You see, Bob's a Life Coach.  And in the end he thought he could tell me my life.  He was one of those people that if you told him something about yourself, something you knew you needed to work on, that you are aware of, he'd use it against you at some point.  Charming.  The gift that keeps on giving.  I told Bob that in the past I'd sort of been attracted to unavailable men.  (FYI:  "sort of" is an understatement.)  Bob was anything but unavailable.  If I didn't write back to his texts or emails, they'd just keep right on coming.  Many times they were signed XO.  It always felt too fast.  Like he didn't know me yet, but that he'd decided on me already.  We were never on the same page, but when I'd mention it (which I did multiple times in an effort to get on the same page), he'd say we were in the exact same place.  That he was just enjoying the "sizzle."  That I was just plain old wrong.  Ok.  Fine.  I'd been wrong before.  I'll be wrong again.  But actually, I wasn't this time.
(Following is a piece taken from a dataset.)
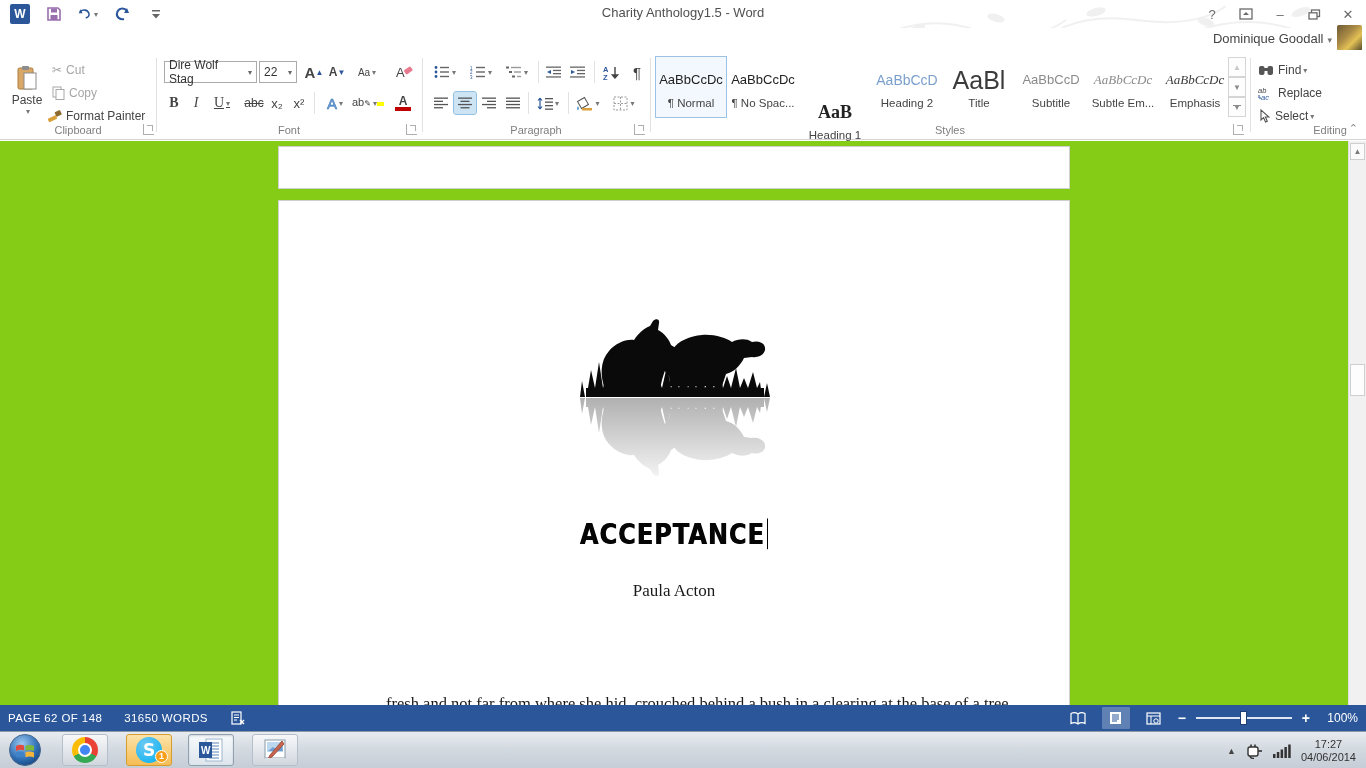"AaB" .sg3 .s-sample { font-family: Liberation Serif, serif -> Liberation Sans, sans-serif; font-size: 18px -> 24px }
I had to leave town on business after our last date.  It wasn't a good date.  I knew then that it wasn't going to work.  The date ended with him saying, "And now I'll never see you again."  Perhaps Bob was psychic?  Just before I boarded the plane two days later I got a text from him saying, "Wouldn't it be creepy if I were three rows behind you on the plane trying to convince you that I'm not too into you?"  Yes.  That would be creepy.  The text went on to say: "You've got to stop telling me I'm too into you because it's stressing me out and I don't want to be stressed out."  Ok.  Then why is he texting me this?  And aren't we told to pay attention to behavior?  He'd already said good-bye three times in the last two days!!  I didn't respond.  I actually didn't contact him for days.  I was working my ass off out of the country.  And became completely exhausted.  And then I felt vulnerable and wanted some attention… which lead to an email.  Stupid of me.  Stupid.  Stupid.  Stupid.  People talk about a breathalyzer for drunk dialing, emailing and texting.  I think there should also be a mechanism I can breathe into that tells me I'm about to do something stupid.  That I'll regret.  But there isn't such a device.  And so, I wrote.  And he wrote back.  Three times.  Fuck me.  We decided to go to dinner when I got back.

But when I woke up the day after returning to L.A., I was really sick.  Like no-one-would-want-to-go-to-dinner-with-me-sick.  And I knew it just wasn't going to work.  That I was just not into him.  That I emailed because I was lonely and exhausted.  And now I was back in town and even though I was sick, I simply didn't want to see him.  But I wanted to tell him in person.  It seemed the right thing to do, but I had to cancel our date.  Too sick.  And putting him through another week of waiting to hear that I didn't want to see him anymore, thinking everything seemed fine in the meantime, would have been plain old mean.  So I wrote and said that I had to cancel dinner.  That I was sick.  That I had wanted to see him in person to tell him that it's me, not him, that I wasn't ready to be in something.  That work was all consuming right now and I had to put my focus there, etc., etc.  And was it bullshit?  Yes.  Was I trying to be kind?  Yes.  Did he respond well?  No.  He did not.  I wrote once, he replied three times.  He said that if I was a client of his, he'd tell me to "push through."  PUSH THROUGH?  Eeeeek.  That I had issues with available men and there was something between us.  That I was just "scared."  Well, now I certainly was.  That I was "damaged and if he was shopping, he wouldn't purchase me" (FYI, I'm so NOT for sale).  And then he said, "but hey, I like you.  I'd like to continue seeing you."  Sexy.  I wrote back and said that I wasn't a client of his.  I wasn't telling him his life and I didn't appreciate him telling me mine.  That I found it offensive.  I wished him luck in the future and all the best.  Yes.  I got three more emails back enumerating my flaws, but again suggesting that we keep seeing each other.  Ugh.

I never wrote him again.

And sometimes he still looks at my profile. 

Online dating can be magical.

1 comment:

  1. OH.MY.GOD. No wonder so many people's lives are f'ed up in LA-- Bob is coaching them!!!